反复出现的日常事务依托文字来实现。睡虎地秦律《内史杂》规定:
有事请也,必以书,毋口请,毋羁请。[4]
这条看似寻常的规定,其实见证了,同时亦巩固了适应于广土众民帝国的新统治方式,力图与分封制下熟人政治运作一刀两断。通过口头与托人方式来请示,正是在小的共同体中流行的手段。借助简牍与遍布各地的邮驿,文字可以脱离具体的人,超越言语的阻隔与损耗,和地域的限制,在更大范围内实现信息与命令的准确传递,加上文书保存制度的存在,从时间与空间两个角度有效地维护统治。
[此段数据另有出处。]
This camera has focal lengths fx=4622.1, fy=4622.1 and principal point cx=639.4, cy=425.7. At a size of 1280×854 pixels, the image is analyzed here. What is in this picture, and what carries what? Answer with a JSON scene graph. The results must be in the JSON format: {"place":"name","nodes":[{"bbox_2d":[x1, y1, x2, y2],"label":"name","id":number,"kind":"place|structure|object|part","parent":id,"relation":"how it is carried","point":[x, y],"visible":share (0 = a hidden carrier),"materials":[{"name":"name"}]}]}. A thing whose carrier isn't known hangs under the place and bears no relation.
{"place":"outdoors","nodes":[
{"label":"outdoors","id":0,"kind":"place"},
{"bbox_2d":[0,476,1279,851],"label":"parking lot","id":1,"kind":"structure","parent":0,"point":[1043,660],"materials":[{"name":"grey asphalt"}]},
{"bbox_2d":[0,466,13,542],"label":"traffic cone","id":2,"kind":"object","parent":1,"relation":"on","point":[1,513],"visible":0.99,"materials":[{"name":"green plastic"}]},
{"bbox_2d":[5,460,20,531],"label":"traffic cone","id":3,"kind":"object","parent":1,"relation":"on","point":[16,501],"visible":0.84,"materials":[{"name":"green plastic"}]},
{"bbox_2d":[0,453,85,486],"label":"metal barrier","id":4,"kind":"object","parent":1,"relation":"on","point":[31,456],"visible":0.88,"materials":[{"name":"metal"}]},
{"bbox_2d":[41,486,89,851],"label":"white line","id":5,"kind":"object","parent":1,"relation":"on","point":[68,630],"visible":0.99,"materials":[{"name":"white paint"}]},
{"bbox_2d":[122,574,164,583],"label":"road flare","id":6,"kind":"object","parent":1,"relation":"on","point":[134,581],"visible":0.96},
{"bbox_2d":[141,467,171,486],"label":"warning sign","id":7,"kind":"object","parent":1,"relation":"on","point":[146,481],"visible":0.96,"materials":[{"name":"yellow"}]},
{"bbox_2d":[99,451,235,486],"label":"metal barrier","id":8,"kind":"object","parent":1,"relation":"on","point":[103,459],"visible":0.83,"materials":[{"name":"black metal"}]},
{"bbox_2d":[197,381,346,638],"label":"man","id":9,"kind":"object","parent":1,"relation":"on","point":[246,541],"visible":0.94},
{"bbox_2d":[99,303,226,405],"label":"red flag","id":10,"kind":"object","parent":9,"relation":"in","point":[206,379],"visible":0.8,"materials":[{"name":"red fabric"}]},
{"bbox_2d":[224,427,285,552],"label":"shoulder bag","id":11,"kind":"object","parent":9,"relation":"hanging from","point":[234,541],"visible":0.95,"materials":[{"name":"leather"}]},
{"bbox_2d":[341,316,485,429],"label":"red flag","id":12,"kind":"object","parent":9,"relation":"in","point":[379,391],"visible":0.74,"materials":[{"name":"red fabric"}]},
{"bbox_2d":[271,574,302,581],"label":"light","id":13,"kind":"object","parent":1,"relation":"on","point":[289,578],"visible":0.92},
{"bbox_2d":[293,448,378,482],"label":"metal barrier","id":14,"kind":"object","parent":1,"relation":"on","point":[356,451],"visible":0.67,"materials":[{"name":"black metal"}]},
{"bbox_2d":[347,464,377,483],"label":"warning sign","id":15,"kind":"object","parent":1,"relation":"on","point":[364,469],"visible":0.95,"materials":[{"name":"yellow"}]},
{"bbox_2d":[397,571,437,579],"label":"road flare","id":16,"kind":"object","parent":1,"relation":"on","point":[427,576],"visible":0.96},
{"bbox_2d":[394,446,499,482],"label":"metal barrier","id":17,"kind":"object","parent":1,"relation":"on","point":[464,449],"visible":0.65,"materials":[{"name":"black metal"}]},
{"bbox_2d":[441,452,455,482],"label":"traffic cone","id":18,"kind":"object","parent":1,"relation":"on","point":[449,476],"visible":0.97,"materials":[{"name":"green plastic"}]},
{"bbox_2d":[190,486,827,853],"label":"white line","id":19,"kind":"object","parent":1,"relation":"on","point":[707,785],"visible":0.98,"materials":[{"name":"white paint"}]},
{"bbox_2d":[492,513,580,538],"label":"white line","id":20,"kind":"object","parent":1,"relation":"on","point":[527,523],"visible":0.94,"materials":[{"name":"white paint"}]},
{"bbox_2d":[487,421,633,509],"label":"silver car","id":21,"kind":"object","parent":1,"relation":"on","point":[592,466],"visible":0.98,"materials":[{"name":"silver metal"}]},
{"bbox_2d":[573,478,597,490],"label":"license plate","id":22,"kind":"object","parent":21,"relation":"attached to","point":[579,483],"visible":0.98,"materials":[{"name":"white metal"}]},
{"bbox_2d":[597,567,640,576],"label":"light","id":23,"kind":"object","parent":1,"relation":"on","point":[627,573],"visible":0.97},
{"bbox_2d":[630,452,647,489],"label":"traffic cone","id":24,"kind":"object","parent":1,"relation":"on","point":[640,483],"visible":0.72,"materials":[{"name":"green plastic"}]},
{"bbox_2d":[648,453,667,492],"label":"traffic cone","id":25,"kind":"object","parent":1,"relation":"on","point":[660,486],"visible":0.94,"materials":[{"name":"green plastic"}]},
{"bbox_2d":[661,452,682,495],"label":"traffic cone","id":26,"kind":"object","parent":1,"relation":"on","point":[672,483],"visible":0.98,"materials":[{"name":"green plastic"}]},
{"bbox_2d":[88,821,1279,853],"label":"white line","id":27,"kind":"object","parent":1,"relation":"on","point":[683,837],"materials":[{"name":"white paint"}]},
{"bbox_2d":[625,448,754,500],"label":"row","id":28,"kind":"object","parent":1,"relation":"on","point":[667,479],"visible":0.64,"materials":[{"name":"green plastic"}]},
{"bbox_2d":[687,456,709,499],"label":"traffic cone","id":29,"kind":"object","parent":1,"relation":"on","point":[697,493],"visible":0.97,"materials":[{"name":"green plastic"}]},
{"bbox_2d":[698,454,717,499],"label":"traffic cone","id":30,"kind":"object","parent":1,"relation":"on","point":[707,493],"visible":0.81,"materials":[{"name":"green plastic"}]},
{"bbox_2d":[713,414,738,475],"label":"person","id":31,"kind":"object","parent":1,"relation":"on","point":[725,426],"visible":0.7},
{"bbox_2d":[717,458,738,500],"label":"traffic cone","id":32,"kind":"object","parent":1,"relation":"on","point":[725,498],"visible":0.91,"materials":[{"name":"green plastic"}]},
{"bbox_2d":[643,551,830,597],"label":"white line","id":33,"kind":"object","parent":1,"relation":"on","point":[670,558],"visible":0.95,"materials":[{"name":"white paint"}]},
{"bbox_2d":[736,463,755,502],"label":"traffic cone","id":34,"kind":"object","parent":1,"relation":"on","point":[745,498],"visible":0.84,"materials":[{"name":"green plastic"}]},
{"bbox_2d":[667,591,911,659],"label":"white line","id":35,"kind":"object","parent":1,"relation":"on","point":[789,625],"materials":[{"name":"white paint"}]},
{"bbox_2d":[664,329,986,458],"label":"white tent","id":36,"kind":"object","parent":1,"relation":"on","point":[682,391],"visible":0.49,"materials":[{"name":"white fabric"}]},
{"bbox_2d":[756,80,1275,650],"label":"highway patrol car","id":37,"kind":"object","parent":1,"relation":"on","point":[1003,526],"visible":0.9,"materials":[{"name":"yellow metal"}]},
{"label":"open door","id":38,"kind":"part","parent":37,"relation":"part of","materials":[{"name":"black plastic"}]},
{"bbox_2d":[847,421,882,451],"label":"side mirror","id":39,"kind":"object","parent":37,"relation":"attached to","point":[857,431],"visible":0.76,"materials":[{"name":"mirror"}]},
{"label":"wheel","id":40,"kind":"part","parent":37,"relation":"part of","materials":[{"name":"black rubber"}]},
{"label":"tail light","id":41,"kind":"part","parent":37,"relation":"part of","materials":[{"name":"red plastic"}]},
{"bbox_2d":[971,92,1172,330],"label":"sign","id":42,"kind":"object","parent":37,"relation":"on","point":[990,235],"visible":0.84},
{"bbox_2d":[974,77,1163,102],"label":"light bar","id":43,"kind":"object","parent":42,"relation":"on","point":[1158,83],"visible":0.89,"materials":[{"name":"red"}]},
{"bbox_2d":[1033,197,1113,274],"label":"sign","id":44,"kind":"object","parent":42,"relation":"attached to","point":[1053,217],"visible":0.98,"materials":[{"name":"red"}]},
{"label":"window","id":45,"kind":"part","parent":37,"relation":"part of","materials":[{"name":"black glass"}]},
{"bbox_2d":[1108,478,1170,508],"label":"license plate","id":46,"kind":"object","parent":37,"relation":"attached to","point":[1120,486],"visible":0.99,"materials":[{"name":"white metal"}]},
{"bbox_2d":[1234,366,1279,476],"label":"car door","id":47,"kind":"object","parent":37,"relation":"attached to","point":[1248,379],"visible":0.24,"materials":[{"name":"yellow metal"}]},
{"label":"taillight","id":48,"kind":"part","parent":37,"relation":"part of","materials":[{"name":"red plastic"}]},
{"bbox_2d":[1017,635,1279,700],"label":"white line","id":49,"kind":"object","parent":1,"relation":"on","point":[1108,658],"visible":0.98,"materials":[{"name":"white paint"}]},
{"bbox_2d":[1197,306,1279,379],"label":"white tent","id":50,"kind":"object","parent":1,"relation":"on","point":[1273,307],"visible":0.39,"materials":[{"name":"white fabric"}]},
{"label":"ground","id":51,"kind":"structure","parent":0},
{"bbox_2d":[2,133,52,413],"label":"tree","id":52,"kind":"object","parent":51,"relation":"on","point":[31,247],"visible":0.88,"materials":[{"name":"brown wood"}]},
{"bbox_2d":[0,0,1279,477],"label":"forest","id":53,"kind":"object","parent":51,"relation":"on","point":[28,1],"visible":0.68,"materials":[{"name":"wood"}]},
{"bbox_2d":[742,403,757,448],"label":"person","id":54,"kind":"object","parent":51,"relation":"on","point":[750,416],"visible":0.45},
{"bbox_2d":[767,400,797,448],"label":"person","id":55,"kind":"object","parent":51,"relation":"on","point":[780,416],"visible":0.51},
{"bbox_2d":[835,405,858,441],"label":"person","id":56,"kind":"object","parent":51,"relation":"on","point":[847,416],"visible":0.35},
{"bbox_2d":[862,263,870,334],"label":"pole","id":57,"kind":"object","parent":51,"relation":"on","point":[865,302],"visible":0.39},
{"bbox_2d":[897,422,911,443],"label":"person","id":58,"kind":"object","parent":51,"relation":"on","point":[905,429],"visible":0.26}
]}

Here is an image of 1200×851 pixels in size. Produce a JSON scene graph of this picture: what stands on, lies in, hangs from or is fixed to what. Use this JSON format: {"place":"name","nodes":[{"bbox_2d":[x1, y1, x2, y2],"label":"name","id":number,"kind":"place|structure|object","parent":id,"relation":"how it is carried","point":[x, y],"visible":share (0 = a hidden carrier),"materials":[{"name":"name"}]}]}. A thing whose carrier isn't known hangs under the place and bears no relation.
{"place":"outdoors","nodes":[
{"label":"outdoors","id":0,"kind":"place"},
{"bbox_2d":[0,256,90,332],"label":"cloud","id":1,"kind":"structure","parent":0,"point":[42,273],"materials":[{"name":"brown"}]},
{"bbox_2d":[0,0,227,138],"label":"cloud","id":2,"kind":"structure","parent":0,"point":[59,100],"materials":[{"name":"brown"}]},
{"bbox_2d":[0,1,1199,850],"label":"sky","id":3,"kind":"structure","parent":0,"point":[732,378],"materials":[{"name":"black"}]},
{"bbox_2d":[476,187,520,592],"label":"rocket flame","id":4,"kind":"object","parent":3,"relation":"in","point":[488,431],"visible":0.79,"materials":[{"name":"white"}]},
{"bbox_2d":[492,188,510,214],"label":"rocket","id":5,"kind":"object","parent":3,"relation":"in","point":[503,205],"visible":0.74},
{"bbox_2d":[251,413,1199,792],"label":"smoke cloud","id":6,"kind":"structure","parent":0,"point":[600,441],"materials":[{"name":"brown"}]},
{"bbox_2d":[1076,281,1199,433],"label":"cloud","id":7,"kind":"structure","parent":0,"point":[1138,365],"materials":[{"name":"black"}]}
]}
具体而言,律令成为约束与管理的主要手段,繁多琐碎却不可或缺。制度安排上大致是“设官分职,委事责成”,透过相对固定下来的百姓分工、官吏设置与职掌来实现。官民只需各司其职、按部就班地履行职责,就可完成,运行中亦渗透了相当的成本与效益的盘算(“理性”成分)。[5]就连涉及“宦皇帝者”,乃至近臣的许多规定也纳入律令或成为“故事”,基本无需皇帝过问与干预。突发事态或临时任务,往往随时安排官员处理,反复出现的临时任务,则会逐渐由临时性差遣变为新的职掌而趋于常规化,如西汉宣帝时出现的“西域都护”,运行中的官制因应对事务而时有变动。从就某事而下的诏书到诏书“具著令”,乃至成为律,亦与此相配合。皇帝在这类事务上的作用更多地体现为某些象征性的存在或程序性的权责,如各种重要仪式中皇帝的角色、对制定、修改律令的可许、疑案的裁决,一定秩级以上官员的任命、中央军系统属吏的调动等,最后一项权责有时甚至可以被臣下提前预支。[6]